Jurisprudence CJUE62023CN0079

Affaire Kaszamás, C-79/23: Demande de décision préjudicielle présentée par la Fővárosi Törvényszék (Hongrie) le 14 février 2023 — FJ/Agrárminiszter

CELEX62023CN0079
TypeJurisprudence CJUE
Datemardi 14 février 2023

Résumé IA

Cette affaire concerne l'interprétation du droit de l'Union en matière de protection des données à caractère personnel, notamment le règlement général sur la protection des données (RGPD). La Cour de justice est appelée à se prononcer sur les conditions de licéité du traitement de données dans le cadre d'une procédure administrative, en particulier sur la base légale et les finalités spécifiques autorisées. La décision précisera les obligations des autorités nationales et les droits des personnes concernées lors de l'utilisation de données à des fins de contrôle ou de sanction.

Texte intégral

2.5.2023

FR

Journal officiel de l'Union européenne

C 155/33


Demande de décision préjudicielle présentée par la Fővárosi Törvényszék (Hongrie) le 14 février 2023 — FJ/Agrárminiszter

(Affaire Kaszamás (1), C-79/23)

(2023/C 155/43)

Langue de procédure: le hongrois

Juridiction de renvoi

Fővárosi Törvényszék

Parties dans la procédure au principal

Partie requérante: FJ

Partie défenderesse: Agrárminiszter

Questions préjudicielles

1)

La notion d’«acte de constat» définie à l’article 35 du règlement (CE) no 1290/2005 relatif au financement de la politique agricole commune (2), est-elle applicable aux fins de l’interprétation et de l’application de l’article 58, troisième alinéa, du règlement (CE) no 1122/2009 (3)?

2)

En cas de réponse affirmative à la question précédente, la notion d’acte de constat définie à l’article 35 du règlement (CE) no 1290/2005 doit-elle être interprétée en ce sens que l’année civile au cours de laquelle est effectué le premier acte de constat administratif ou judiciaire est réputée être

l’année civile au cours de laquelle l’autorité responsable de la procédure administrative entamée sur la base de la demande pose le premier acte d’administration de la preuve, dans le cadre duquel elle constate l’existence d’une irrégularité, ce qui correspond, dans la présente affaire, à l’année de la date du procès-verbal contenant les conclusions du contrôle sur place; ou

l’année de la première décision de fond adoptée sur la base de cet acte d’administration de la preuve; ou

l’année de la décision finale ou définitive constatant l’exclusion, prise dans le cadre de la procédure?

3)

La réponse à la question précédente est-elle différente si la possibilité de révision ou de retrait a posteriori de l’évaluation par écrit constituant l’acte de constat est le résultat d’un droit de recours légal conféré à l’intéressé et non la conséquence de modifications de la procédure administrative ou judiciaire?

4)

Si l’année civile de la constatation des faits est l’année du premier acte d’administration de la preuve et que cet acte d’administration de la preuve, en l’occurrence, dans la présente affaire, un contrôle sur place, a été accompli à plusieurs reprises, la notion de premier acte d’administration de la preuve définie à l’article 35 du règlement (CE) no 1290/2005 doit-elle être interprétée en ce sens qu’elle correspond au premier contrôle sur place effectué par l’autorité publique ou en ce sens qu’elle correspond au dernier contrôle sur place effectué par cette même autorité en tenant compte des observations et des preuves présentées par l’intéressé?

5)

Si la réponse à la première question est négative, cela modifie-t-il le contenu défini plus haut de l’acte de constat à prendre en considération dans le cadre de l’application de l’article 58, paragraphe 3, du règlement (CE) no 1122/2009?
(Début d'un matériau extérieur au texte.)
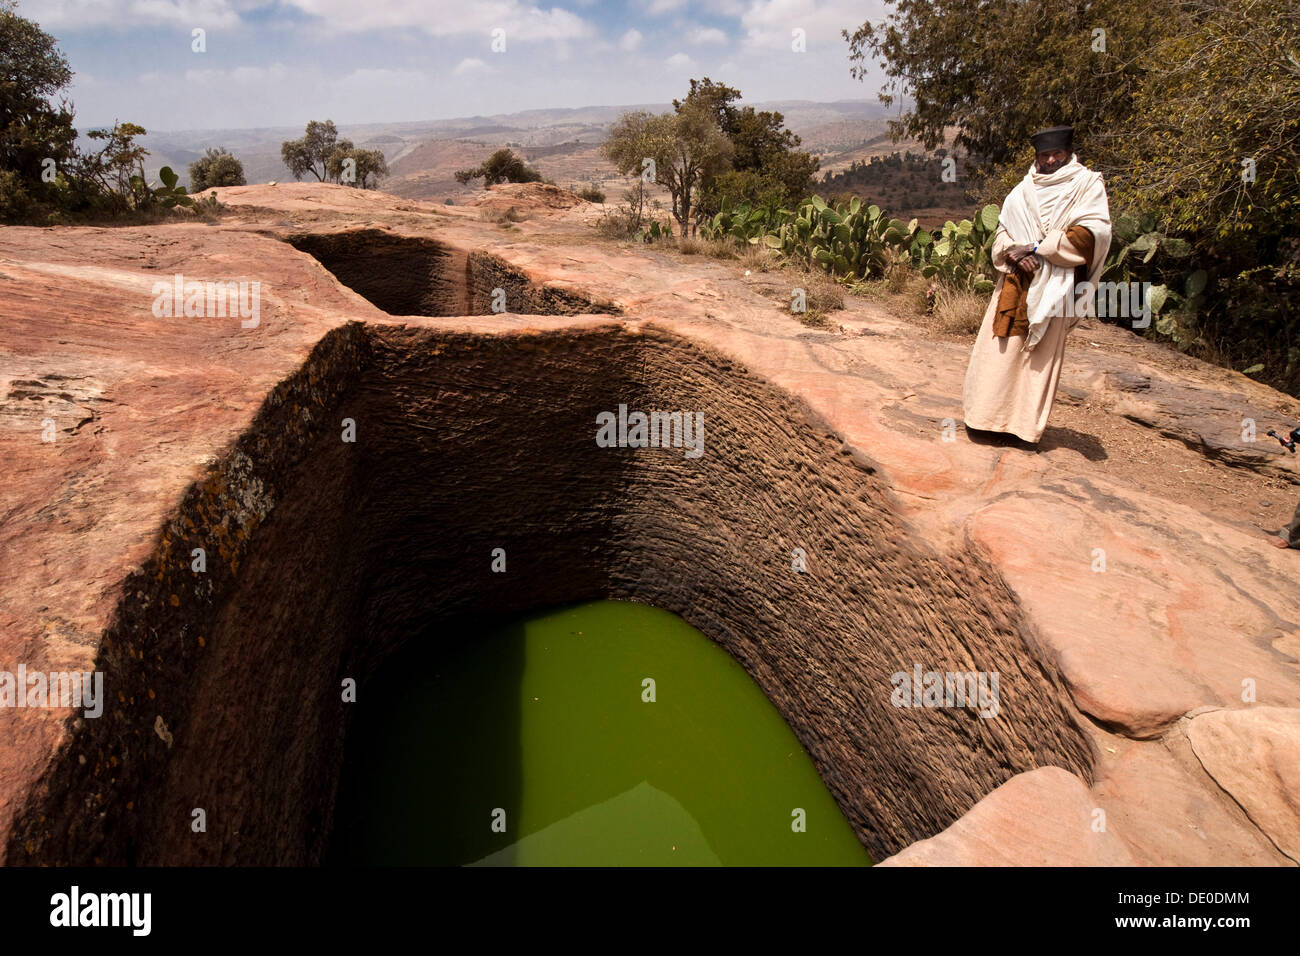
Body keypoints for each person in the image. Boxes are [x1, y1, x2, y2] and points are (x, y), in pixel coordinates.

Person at [963, 125, 1112, 445]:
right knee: (1000, 353)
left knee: (1038, 359)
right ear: (1037, 156)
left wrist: (1036, 248)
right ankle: (984, 419)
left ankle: (1021, 428)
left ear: (1069, 152)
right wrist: (1014, 256)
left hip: (1055, 286)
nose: (1051, 159)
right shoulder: (1022, 191)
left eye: (1057, 153)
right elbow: (1001, 235)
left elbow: (1091, 236)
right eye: (1044, 154)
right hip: (1015, 282)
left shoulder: (1086, 186)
(1) Le nom de la présente affaire est un nom fictif. Il ne correspond au nom réel d’aucune partie à la procédure.

(2) Règlement (CE) no 1290/2005 du Conseil du 21 juin 2005 relatif au financement de la politique agricole commune (JO 2005, L 209, p. 1).

(3) Règlement (CE) no 1122/2009 de la Commission du 30 novembre 2009 fixant les modalités d’application du règlement (CE) no 73/2009 du Conseil en ce qui concerne la conditionnalité, la modulation et le système intégré de gestion et de contrôle dans le cadre des régimes de soutien direct en faveur des agriculteurs prévus par ce règlement ainsi que les modalités d’application du règlement (CE) no 1234/2007 du Conseil en ce qui concerne la conditionnalité dans le cadre du régime d’aide prévu pour le secteur vitivinicole (JO 2009, L 316, p. 65).